What will appeal to many about the Google Wifi is its apparently easy setup and maintenance. Just download the Google Wifi app, follow the simple instructions and away you go.
Some users may dislike that you’re forced to sign in with a Google account to get the thing up and running. This does mean you can keep an eye on your network from anywhere in the world, but those that like to keep things private may not appreciate it.
Once set up, the Google Wifi app is among the more capable Wi-Fi management apps on the market. You can create a guest network, add parental controls for internet access, and integrate it with Google Home products. That’s not exactly a torrent of extra features, but some mesh systems don’t even include basics like a guest network.
As mentioned, the Google Wifi does report back some information to Google, so that’s something to bear in mind. Here’s exactly what Google says on the issue:
“The Google Wifi app and your Wi-Fi points do not track the websites that you visit or collect the content of any traffic on your network. However, your Wi-Fi points do collect data such as Wi-Fi channel, signal strength and device types that are relevant to optimise your Wi-Fi performance.”

The problem: Transcribe the Google Wifi review from "What will appeal" up to and including "a guest network.". The rows after this have nothing to do with it.

Data records:

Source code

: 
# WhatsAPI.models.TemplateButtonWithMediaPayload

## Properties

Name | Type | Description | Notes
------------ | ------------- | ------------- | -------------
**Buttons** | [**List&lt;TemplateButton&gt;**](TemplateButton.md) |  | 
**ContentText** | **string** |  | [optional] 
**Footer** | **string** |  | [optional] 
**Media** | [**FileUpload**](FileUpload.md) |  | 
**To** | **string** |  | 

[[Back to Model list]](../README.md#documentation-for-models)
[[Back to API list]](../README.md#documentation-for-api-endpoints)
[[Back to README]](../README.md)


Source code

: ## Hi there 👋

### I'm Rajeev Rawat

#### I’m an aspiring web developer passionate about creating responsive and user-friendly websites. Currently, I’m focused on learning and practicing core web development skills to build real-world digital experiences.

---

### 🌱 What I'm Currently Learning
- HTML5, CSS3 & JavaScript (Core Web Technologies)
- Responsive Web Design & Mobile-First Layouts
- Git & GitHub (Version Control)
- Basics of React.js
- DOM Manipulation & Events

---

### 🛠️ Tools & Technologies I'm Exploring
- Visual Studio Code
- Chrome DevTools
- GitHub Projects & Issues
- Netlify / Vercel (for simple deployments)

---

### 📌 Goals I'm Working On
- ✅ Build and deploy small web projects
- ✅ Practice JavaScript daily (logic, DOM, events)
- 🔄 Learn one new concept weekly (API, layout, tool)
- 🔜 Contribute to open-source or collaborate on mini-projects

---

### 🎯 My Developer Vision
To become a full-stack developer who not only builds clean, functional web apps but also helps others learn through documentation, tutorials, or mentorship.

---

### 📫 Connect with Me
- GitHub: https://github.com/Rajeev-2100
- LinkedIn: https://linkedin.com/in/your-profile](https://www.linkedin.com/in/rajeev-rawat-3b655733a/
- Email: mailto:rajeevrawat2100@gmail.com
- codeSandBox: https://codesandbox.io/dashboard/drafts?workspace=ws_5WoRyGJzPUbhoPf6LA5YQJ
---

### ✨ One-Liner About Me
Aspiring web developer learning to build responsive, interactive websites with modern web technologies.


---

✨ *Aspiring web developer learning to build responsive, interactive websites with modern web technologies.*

Exercise answer:
What will appeal to many about the Google Wifi is its apparently easy setup and maintenance. Just download the Google Wifi app, follow the simple instructions and away you go.
Some users may dislike that you’re forced to sign in with a Google account to get the thing up and running. This does mean you can keep an eye on your network from anywhere in the world, but those that like to keep things private may not appreciate it.
Once set up, the Google Wifi app is among the more capable Wi-Fi management apps on the market. You can create a guest network, add parental controls for internet access, and integrate it with Google Home products. That’s not exactly a torrent of extra features, but some mesh systems don’t even include basics like a guest network.